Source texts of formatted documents
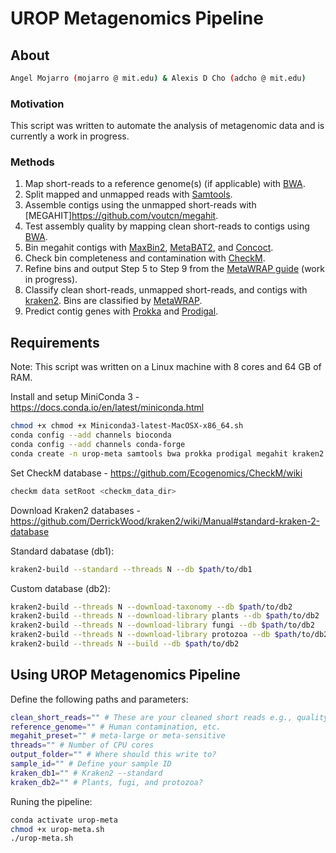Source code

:# UROP Metagenomics Pipeline
 
## About
``` bash
Angel Mojarro (mojarro @ mit.edu) & Alexis D Cho (adcho @ mit.edu)
```
### Motivation

This script was written to automate the analysis of metagenomic data and is currently a work in progress. 

### Methods

1. Map short-reads to a reference genome(s) (if applicable) with [BWA](https://github.com/lh3/bwa).
2. Split mapped and unmapped reads with [Samtools](https://github.com/samtools/samtools).
3. Assemble contigs using the unmapped short-reads with [MEGAHIT]https://github.com/voutcn/megahit.
4. Test assembly quality by mapping clean short-reads to contigs using [BWA](https://github.com/lh3/bwa).
5. Bin megahit contigs with [MaxBin2](https://sourceforge.net/projects/maxbin2/), [MetaBAT2](https://bitbucket.org/berkeleylab/metabat/src/master/), and [Concoct](https://github.com/BinPro/CONCOCT).
6. Check bin completeness and contamination with [CheckM](https://github.com/Ecogenomics/CheckM).
7. Refine bins and output Step 5 to Step 9 from the [MetaWRAP guide](https://github.com/bxlab/metaWRAP/blob/master/Usage_tutorial.md) (work in progress).
8. Classify clean short-reads, unmapped short-reads, and contigs with [kraken2](https://github.com/DerrickWood/kraken2). Bins are classified by [MetaWRAP](https://github.com/bxlab/metaWRAP).
9. Predict contig genes with [Prokka](https://github.com/tseemann/prokka) and [Prodigal](https://github.com/hyattpd/Prodigal).

## Requirements
Note: This script was written on a Linux machine with 8 cores and 64 GB of RAM.

Install and setup MiniConda 3 - https://docs.conda.io/en/latest/miniconda.html
``` bash
chmod +x chmod +x Miniconda3-latest-MacOSX-x86_64.sh
conda config --add channels bioconda
conda config --add channels conda-forge
conda create -n urop-meta samtools bwa prokka prodigal megahit kraken2 maxbin2 openjdk metabat2 checkm-genome concoct
```

Set CheckM database - https://github.com/Ecogenomics/CheckM/wiki
``` bash
checkm data setRoot <checkm_data_dir>
```

Download Kraken2 databases - https://github.com/DerrickWood/kraken2/wiki/Manual#standard-kraken-2-database

Standard dabatase (db1):
``` bash
kraken2-build --standard --threads N --db $path/to/db1
```

Custom database (db2):
``` bash
kraken2-build --threads N --download-taxonomy --db $path/to/db2
kraken2-build --threads N --download-library plants --db $path/to/db2
kraken2-build --threads N --download-library fungi --db $path/to/db2
kraken2-build --threads N --download-library protozoa --db $path/to/db2
kraken2-build --threads N --build --db $path/to/db2
```

## Using UROP Metagenomics Pipeline
Define the following paths and parameters:
``` bash
clean_short_reads="" # These are your cleaned short reads e.g., quality filtered and adapters have been removed
reference_genome="" # Human contamination, etc.
megahit_preset="" # meta-large or meta-sensitive
threads="" # Number of CPU cores
output_folder="" # Where should this write to?
sample_id="" # Define your sample ID
kraken_db1="" # Kraken2 --standard
kraken_db2="" # Plants, fugi, and protozoa?
```
Runing the pipeline:
``` bash
conda activate urop-meta
chmod +x urop-meta.sh
./urop-meta.sh
```
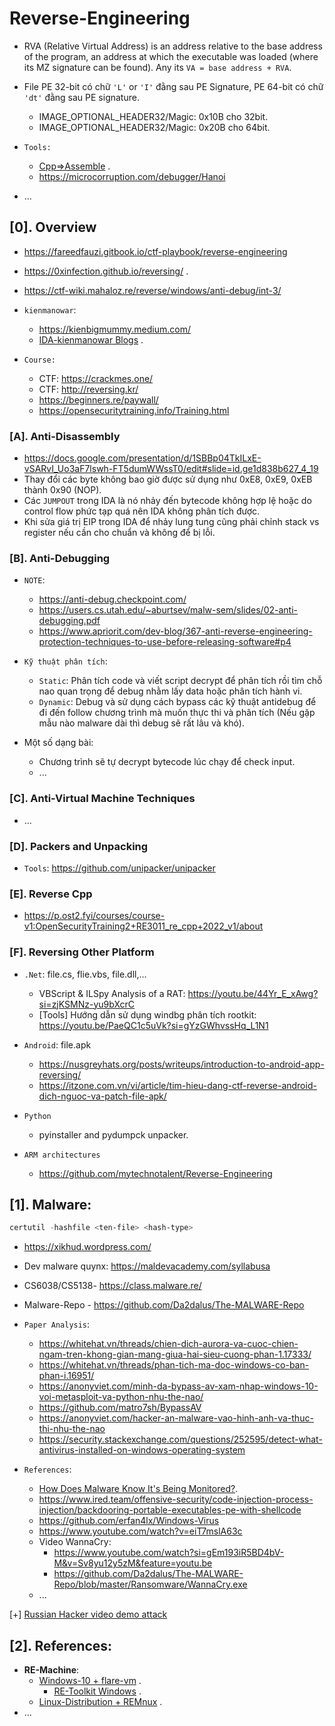 # Reverse-Engineering

- RVA (Relative Virtual Address) is an address relative to the base address of the program, an address at which the executable was loaded (where its MZ signature can be found). Any its `VA = base address + RVA`.
- File PE 32-bit có chữ `'L'` or `'I'` đằng sau PE Signature, PE 64-bit có chữ `'dt'` đằng sau PE signature.

  - IMAGE_OPTIONAL_HEADER32/Magic: 0x10B cho 32bit.
  - IMAGE_OPTIONAL_HEADER32/Magic: 0x20B cho 64bit.

- `Tools:`

  - [Cpp=>Assemble](https://godbolt.org/) .
  - https://microcorruption.com/debugger/Hanoi

- ...

## [0]. Overview

- https://fareedfauzi.gitbook.io/ctf-playbook/reverse-engineering
- https://0xinfection.github.io/reversing/ .
- https://ctf-wiki.mahaloz.re/reverse/windows/anti-debug/int-3/
- `kienmanowar`:

  - https://kienbigmummy.medium.com/
  - [IDA-kienmanowar Blogs](https://kienmanowar.wordpress.com/category/ida-pro-section/ida-tutorials/) .

- `Course:`

  - CTF: https://crackmes.one/
  - CTF: http://reversing.kr/
  - https://beginners.re/paywall/
  - https://opensecuritytraining.info/Training.html

### [A]. Anti-Disassembly

- https://docs.google.com/presentation/d/1SBBp04TkILxE-vSARvI_Uo3aF7lswh-FT5dumWWssT0/edit#slide=id.ge1d838b627_4_19
- Thay đổi các byte không bao giờ được sử dụng như 0xE8, 0xE9, 0xEB thành 0x90 (NOP).
- Các `JUMPOUT` trong IDA là nó nhảy đến bytecode không hợp lệ hoặc do control flow phức tạp quá nên IDA không phân tích được.
- Khi sửa giá trị EIP trong IDA để nhảy lung tung cũng phải chỉnh stack vs register nếu cần cho chuẩn và không để bị lỗi.

### [B]. Anti-Debugging

- `NOTE`:
  - https://anti-debug.checkpoint.com/
  - https://users.cs.utah.edu/~aburtsev/malw-sem/slides/02-anti-debugging.pdf
  - https://www.apriorit.com/dev-blog/367-anti-reverse-engineering-protection-techniques-to-use-before-releasing-software#p4

- `Kỹ thuật phân tích`:
  - `Static`: Phân tích code và viết script decrypt để phân tích rồi tìm chỗ nao quan trọng để debug nhằm lấy data hoặc phân tích hành vi.
  - `Dynamic`: Debug và sử dụng cách bypass các kỹ thuật antidebug để đi đến follow chương trình mà muốn thực thi và phân tích (Nếu gặp mẫu nào malware dài thì debug sẽ rất lâu và khó).

- Một số dạng bài:
  - Chương trình sẽ tự decrypt bytecode lúc chạy để check input.
  - ...

### [C]. Anti-Virtual Machine Techniques

- ...

### [D]. Packers and Unpacking

- `Tools`: https://github.com/unipacker/unipacker

### [E]. Reverse Cpp

- https://p.ost2.fyi/courses/course-v1:OpenSecurityTraining2+RE3011_re_cpp+2022_v1/about

### [F]. Reversing Other Platform

- `.Net`: file.cs, flie.vbs, file.dll,...

  - VBScript & ILSpy Analysis of a RAT: https://youtu.be/44Yr_E_xAwg?si=zjKSMNz-yu9bXcrC
  - [Tools] Hướng dẫn sử dụng windbg phân tích rootkit: https://youtu.be/PaeQC1c5uVk?si=gYzGWhvssHq_L1N1

- `Android`: file.apk

  - https://nusgreyhats.org/posts/writeups/introduction-to-android-app-reversing/
  - https://itzone.com.vn/vi/article/tim-hieu-dang-ctf-reverse-android-dich-nguoc-va-patch-file-apk/

- `Python`

  - pyinstaller and pydumpck unpacker.

- `ARM architectures`

  - https://github.com/mytechnotalent/Reverse-Engineering

## [1]. Malware:

```ps1
certutil -hashfile <ten-file> <hash-type>
```

- https://xikhud.wordpress.com/

- Dev malware quynx: https://maldevacademy.com/syllabusa

- CS6038/CS5138- https://class.malware.re/

- Malware-Repo - https://github.com/Da2dalus/The-MALWARE-Repo

- `Paper Analysis`:

  - https://whitehat.vn/threads/chien-dich-aurora-va-cuoc-chien-ngam-tren-khong-gian-mang-giua-hai-sieu-cuong-phan-1.17333/
  - https://whitehat.vn/threads/phan-tich-ma-doc-windows-co-ban-phan-i.16951/
  - https://anonyviet.com/minh-da-bypass-av-xam-nhap-windows-10-voi-metasploit-va-python-nhu-the-nao/
  - https://github.com/matro7sh/BypassAV
  - https://anonyviet.com/hacker-an-malware-vao-hinh-anh-va-thuc-thi-nhu-the-nao
  - https://security.stackexchange.com/questions/252595/detect-what-antivirus-installed-on-windows-operating-system

- `References`:
  - [How Does Malware Know It's Being Monitored?](https://www.youtube.com/watch?si=0lbLFGG9dlPLZ3PJ&v=5cch_-3NVLk&feature=youtu.be).
  - https://www.ired.team/offensive-security/code-injection-process-injection/backdooring-portable-executables-pe-with-shellcode
  - https://github.com/erfan4lx/Windows-Virus
  - https://www.youtube.com/watch?v=eiT7mslA63c
  - Video WannaCry:
    - https://www.youtube.com/watch?si=gEm193iR5BD4bV-M&v=Sv8yu12y5zM&feature=youtu.be
    - https://github.com/Da2dalus/The-MALWARE-Repo/blob/master/Ransomware/WannaCry.exe
  - ...

[+] [Russian Hacker video demo attack](https://www.youtube.com/watch?v=CV39QzFpJx4)

## [2]. References:

- **RE-Machine**:
  - [Windows-10 + flare-vm](https://github.com/mandiant/flare-vm) .
    - [RE-Toolkit Windows](https://github.com/mentebinaria/retoolkit) .
  - [Linux-Distribution + REMnux](https://remnux.org/) .
- ...
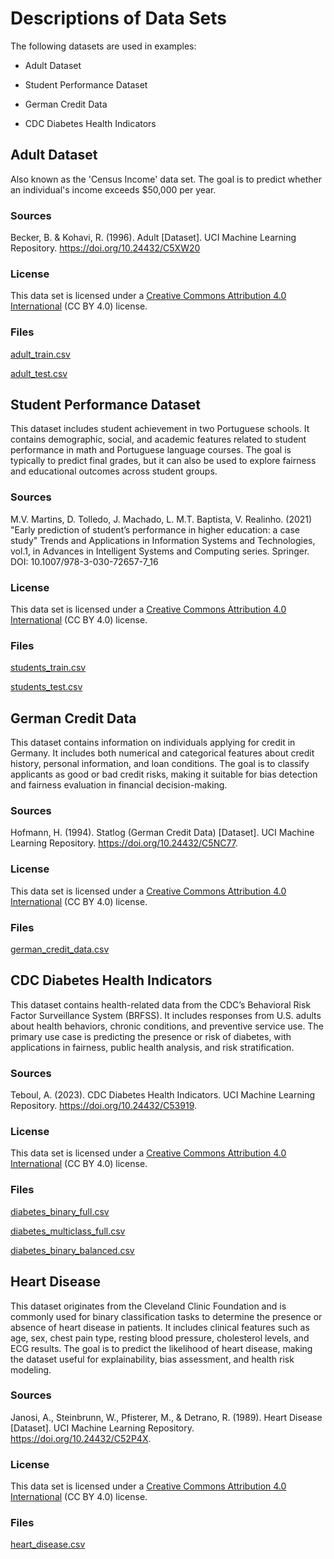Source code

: # Descriptions of Data Sets

The following datasets are used in examples:

- Adult Dataset

- Student Performance Dataset

- German Credit Data

- CDC Diabetes Health Indicators

## Adult Dataset

Also known as the 'Census Income' data set. The goal is to predict whether an individual's income exceeds $50,000 per year.

### Sources

Becker, B. & Kohavi, R. (1996). Adult [Dataset]. UCI Machine Learning Repository. https://doi.org/10.24432/C5XW20

### License

This data set is licensed under a [Creative Commons Attribution 4.0 International](https://creativecommons.org/licenses/by/4.0/legalcode) (CC BY 4.0) license.

### Files

[adult_train.csv](data/adult_train.csv)

[adult_test.csv](data/adult_test.csv)

## Student Performance Dataset

This dataset includes student achievement in two Portuguese schools. It contains demographic, social, and academic features related to student performance in math and Portuguese language courses. The goal is typically to predict final grades, but it can also be used to explore fairness and educational outcomes across student groups.

### Sources

M.V. Martins, D. Tolledo, J. Machado, L. M.T. Baptista, V. Realinho. (2021) "Early prediction of student’s performance in higher education: a case study" Trends and Applications in Information Systems and Technologies, vol.1, in Advances in Intelligent Systems and Computing series. Springer. DOI: 10.1007/978-3-030-72657-7_16

### License

This data set is licensed under a [Creative Commons Attribution 4.0 International](https://creativecommons.org/licenses/by/4.0/legalcode) (CC BY 4.0) license.

### Files

[students_train.csv](data/students_train.csv)

[students_test.csv](data/students_test.csv)

## German Credit Data

This dataset contains information on individuals applying for credit in Germany. It includes both numerical and categorical features about credit history, personal information, and loan conditions. The goal is to classify applicants as good or bad credit risks, making it suitable for bias detection and fairness evaluation in financial decision-making.

### Sources

Hofmann, H. (1994). Statlog (German Credit Data) [Dataset]. UCI Machine Learning Repository. https://doi.org/10.24432/C5NC77.

### License

This data set is licensed under a [Creative Commons Attribution 4.0 International](https://creativecommons.org/licenses/by/4.0/legalcode) (CC BY 4.0) license.

### Files

[german_credit_data.csv](data/german_credit_data.csv)

## CDC Diabetes Health Indicators

This dataset contains health-related data from the CDC’s Behavioral Risk Factor Surveillance System (BRFSS). It includes responses from U.S. adults about health behaviors, chronic conditions, and preventive service use. The primary use case is predicting the presence or risk of diabetes, with applications in fairness, public health analysis, and risk stratification.

### Sources

Teboul, A. (2023). CDC Diabetes Health Indicators. UCI Machine Learning Repository. https://doi.org/10.24432/C53919.

### License

This data set is licensed under a [Creative Commons Attribution 4.0 International](https://creativecommons.org/licenses/by/4.0/legalcode) (CC BY 4.0) license.

### Files

[diabetes_binary_full.csv](data/diabetes_binary_full.csv)

[diabetes_multiclass_full.csv](data/diabetes_multiclass_full.csv)

[diabetes_binary_balanced.csv](data/diabetes_binary_balanced.csv)

## Heart Disease

This dataset originates from the Cleveland Clinic Foundation and is commonly used for binary classification tasks to determine the presence or absence of heart disease in patients. It includes clinical features such as age, sex, chest pain type, resting blood pressure, cholesterol levels, and ECG results. The goal is to predict the likelihood of heart disease, making the dataset useful for explainability, bias assessment, and health risk modeling.

### Sources

Janosi, A., Steinbrunn, W., Pfisterer, M., & Detrano, R. (1989). Heart Disease [Dataset]. UCI Machine Learning Repository. https://doi.org/10.24432/C52P4X.

### License

This data set is licensed under a [Creative Commons Attribution 4.0 International](https://creativecommons.org/licenses/by/4.0/legalcode) (CC BY 4.0) license.

### Files

[heart_disease.csv](data/heart_disease.csv)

● WHAT THE TASK REQUIRES
Once you find the line with "- https://github.com/mytechnotalent/Reverse-Engineering" above, print it and every line after it up to and including the line with "- CS6038/CS5138- https://class.malware.re/", exactly as written and nothing else.

● TASK ANSWER
  - https://github.com/mytechnotalent/Reverse-Engineering

## [1]. Malware:

```ps1
certutil -hashfile <ten-file> <hash-type>
```

- https://xikhud.wordpress.com/

- Dev malware quynx: https://maldevacademy.com/syllabusa

- CS6038/CS5138- https://class.malware.re/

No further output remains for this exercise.